Half as wild
Posted By: Daniel Murphy
Date: Thursday, 22 April 2010, at 2:37 a.m.
In Response To: Wild rollout results (bug?) (Nack Ballard)
Neil's long XG 3ply rollout result for
24/20* 20/15 eq: +0.145falls within the 95% confidence intervals reported in Chase's shorter XG 3ply rollouts. They were
Conf: ± 0.009 (+0.127...+0.145)
Conf: ± 0.009 (+0.128...+0.146)But Neil's long XG 3ply rollout result for
24/20* 13/8 eq: +0.158is an outlier to Chase's results:
Conf: ± 0.010 (+0.166...+0.186)
Conf: ± 0.010 (+0.165...+0.185)Conversely, of course, Chase's results for that play are the outliers to Neil's 3ply and 4ply rollouts  see below.

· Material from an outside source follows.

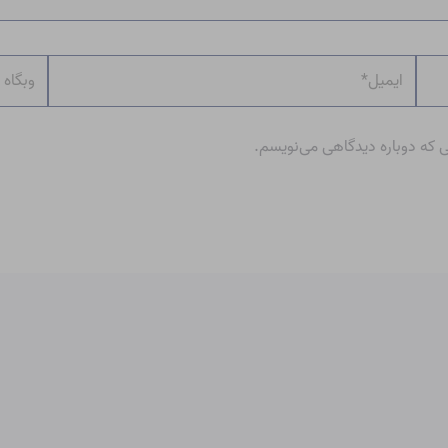
ایمیل*
وبگاه
ی که دوباره دیدگاهی می‌نویسم.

As a reader attempting to judge the validity of the various rollouts and their combination, I'm thinking it would be helpful if the summary data included both absolute equities and 95% confidence intervals.
For example, in the rollouts that Nack cites (other than Snowie's, since I don't know where that is) the absolute equities for the 24/20* 13/8 response were:
XG 3ply eq: +0.176 ± 0.010 XG 3ply eq: +0.175 ± 0.010 XG 3ply eq: +0.158 ± 0.003 XG 4ply eq: +0.152 ± 0.005 Gnubg 2ply eq: +0.137 ±0.005 Above, the two high results are Chase's, already discussed. But what about the Gnubg rollout? It's as unusually low as Chase's are high, compared with Neil's. Is it right to simply combine and average the relative equities of various rollouts by different bots/plies, without regard for absolute equities? One (or more) of these rollouts is "wrong." If, for instance, we want to combine the relative equities of the XG 4ply and Gnubg 2ply rollouts, even though their absolute results are out of each other's 95% confidence intervals, is there a rationale for doing that, other than the old standby, that "bots make mistakes playing both sides, and the errors even out (we think) so the relative equities are legitimate, despite difference in absolute equities"?
And another question: a rollout of two plays reports standard deviations or 95% confidence intervals for the absolute equity of each play. But what's the confidence interval of the relative equity? I'm thinking that we should have less confidence in that than the summary data might be seen to be suggesting.